Selon l'entreprise, propriété de Repsol, l'accident s'est produit lors du processus de déchargement de brut d'un tanker, rendu difficile par la violente houle présente ce jour-là au large des côtes péruviennes en raison de l'éruption volcanique aux Tonga, à plus de 10.000 km de là dans le Pacifique.
"Nous souhaitons que (Repsol) reconnaisse les dommages. La marée noire vient de leur négligence", lance Miguel Angel Nunez. Les pêcheurs sont venus protester avec leurs filets de pêche, et des cadavres d'oiseaux couverts de pétrole.
La côte de La Ventanilla, située à une trentaine de kilomètres au nord de Lima, est connue pour sa diversité de poissons. Nombre d'entre eux sont utilisés pour la confection du fameux ceviche, un plat de poisson mariné emblématique de la gastronomie péruvienne.
"Cette catastrophe, ce n'est pas une question de quelques mois, cela va durer des années. Nous n'avons plus de travail. Qu'allons nous faire?", se désole Roberto Espinoza.
Le gouvernement péruvien a réclamé mercredi des dédommagements au groupe espagnol, alors que la marée noire a touché plus de 174 hectares (soit 270 terrains de football) sur le littoral et 118 hectares en mer, selon les autorités.
Outre une vingtaine plages polluées, "cette terrible situation met en péril la flore et la faune dans deux aires naturelles protégées", la Réserve nationale du système des îles et îlots et la Zone protégée d'Ancon, selon le ministère de l'Environnement.
Peu après l'accident, les responsables de la raffinerie avaient évoqué un "déversement limité" et indiqué avoir mis en place des barrières de contention.
"Ils ont échoué avec leur plan d'urgence et ont laissé avancer la marée noire, c'est pour cela qu'il y a des oiseaux morts", dénonce Roberto Espinoza.
Des cadavres de manchots ont aussi été découverts.
- "Au moins deux ans" -
Vêtus d'équipements de protection, des employés de la raffinerie ont travaillé toute la journée de mercredi à ramasser le pétrole déversé sur la plage de Cavero, l'une des plus touchées par la pollution.
Munis de pelles et de grandes éponges, ils ramassent le pétrole dans de grands sacs plastique et des bidons.
Sous le soleil ardent de l'été austral, l'odeur du pétrole est particulièrement forte.
"C'est dur, c'est toxique, cela brûle le visage", raconte à l'AFP un travailleur, Pedro Guzman.
"Avec les équipements adéquats et en travaillant de façon correcte, le nettoyage pourrait durer au moins deux ans", a averti le spécialiste péruvien de l'environnement, Marino Morikawa.
Jeudi, le gouvernement péruvien a annoncé qu'il allait recruter des volontaires pour participer au nettoyage des plages affectées.
Le président a assuré que ces actions de ramassage seront pilotées par le gouvernement, afin de minimiser tout dommage lié à la marée noire sur les plages des zones côtières de Ventanilla dans la province de Callao, Santa Rosa et Ancon, au nord de la capitale.
La justice péruvienne a ouvert une enquête pour pollution environnementale contre les responsables de la raffinerie. Selon les autorités, l'entreprise risque jusqu'à 34,5 millions de dollars d'amende.
"L'Etat va être inflexible. Il y aura une sanction conforme aux actions ou manquements commis par l'entreprise", a déclaré le ministre de l'Environnement, Rubén Ramirez.

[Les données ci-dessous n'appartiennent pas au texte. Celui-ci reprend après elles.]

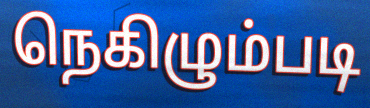
நெகிழும்படிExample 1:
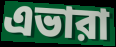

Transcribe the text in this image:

এভারা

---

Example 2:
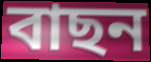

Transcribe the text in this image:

বাছন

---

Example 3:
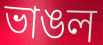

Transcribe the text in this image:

ভাঙল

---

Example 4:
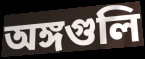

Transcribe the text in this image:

অঙ্গগুলি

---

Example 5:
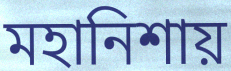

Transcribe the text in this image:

মহানিশায়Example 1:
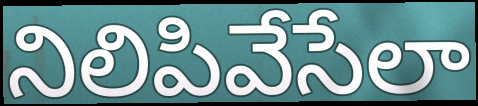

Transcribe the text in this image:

నిలిపివేసేలా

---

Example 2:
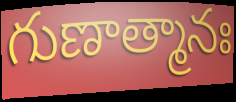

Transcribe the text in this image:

గుణాత్మానః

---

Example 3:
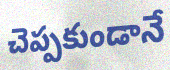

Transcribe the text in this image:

చెప్పకుండానే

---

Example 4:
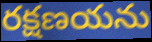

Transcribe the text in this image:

రక్షణయను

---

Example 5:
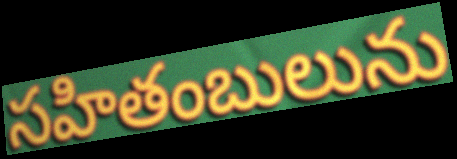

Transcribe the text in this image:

సహితంబులును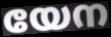
യേന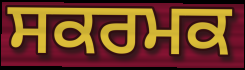
ਸਕਰਮਕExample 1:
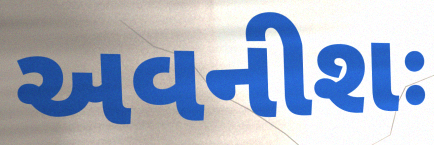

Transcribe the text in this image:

અવનીશઃ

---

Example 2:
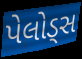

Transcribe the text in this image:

પેલોડ્સ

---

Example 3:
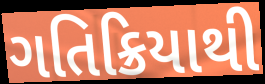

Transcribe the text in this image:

ગતિક્રિયાથી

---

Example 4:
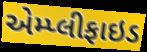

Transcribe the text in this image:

એમ્પ્લીફાઇડ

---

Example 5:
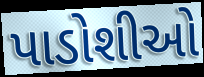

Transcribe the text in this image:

પાડોશીઓ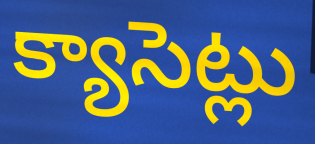
క్యాసెట్లు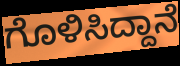
ಗೊಳಿಸಿದ್ದಾನೆ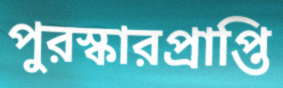
পুরস্কারপ্রাপ্তি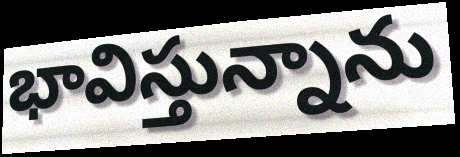
భావిస్తున్నాను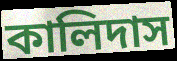
কালিদাস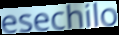
esechilo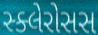
સ્ક્લેરોસસ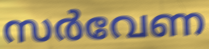
സർവേണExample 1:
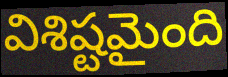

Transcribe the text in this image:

విశిష్టమైంది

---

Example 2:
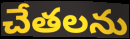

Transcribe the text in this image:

చేతలను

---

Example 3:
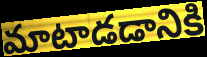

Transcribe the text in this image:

మాటాడడానికి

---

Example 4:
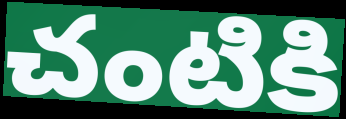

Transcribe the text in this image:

చంటికి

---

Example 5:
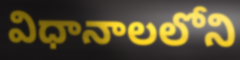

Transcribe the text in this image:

విధానాలలోని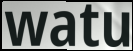
watuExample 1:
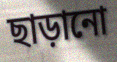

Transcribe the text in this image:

ছাড়ানো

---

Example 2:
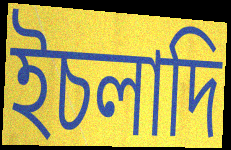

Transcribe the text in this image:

ইচলাদি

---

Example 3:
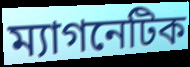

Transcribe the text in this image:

ম্যাগনেটিক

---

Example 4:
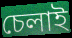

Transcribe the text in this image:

চেলাই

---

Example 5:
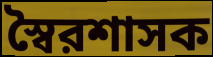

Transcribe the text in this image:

স্বৈরশাসক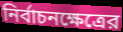
নির্বাচনক্ষেত্রেরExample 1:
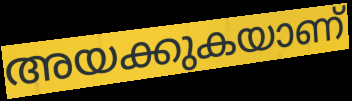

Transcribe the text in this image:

അയക്കുകയാണ്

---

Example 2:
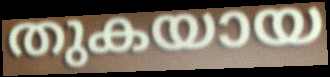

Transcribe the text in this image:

തുകയായ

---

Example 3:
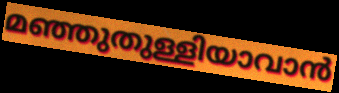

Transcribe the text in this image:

മഞ്ഞുതുള്ളിയാവാൻ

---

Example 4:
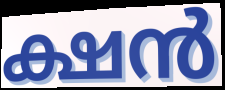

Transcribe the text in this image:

ക്ഷൻ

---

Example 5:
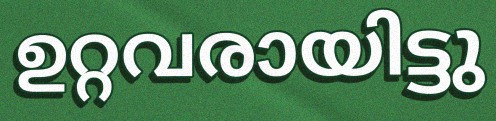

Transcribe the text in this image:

La porte-parole de Repsol au Pérou, Tine van den Wall Bake Rodríguez, a rejeté les accusations contre l'entreprise. "Nous ne pouvons dire qui est responsable" de ce "regrettable accident", a-t-elle souligné.
Les îles Tonga ont subi samedi une éruption volcanique dévastatrice. L'éruption a été si puissante qu'elle a provoqué un tsunami généralisé, inondant des côtes des Etats-Unis jusqu'au Chili ainsi qu'au Japon.
Au Pérou, deux femmes sont mortes noyées sur une plage du nord du pays en raison de "vagues anormales", selon le Centre national des opérations d'urgence local.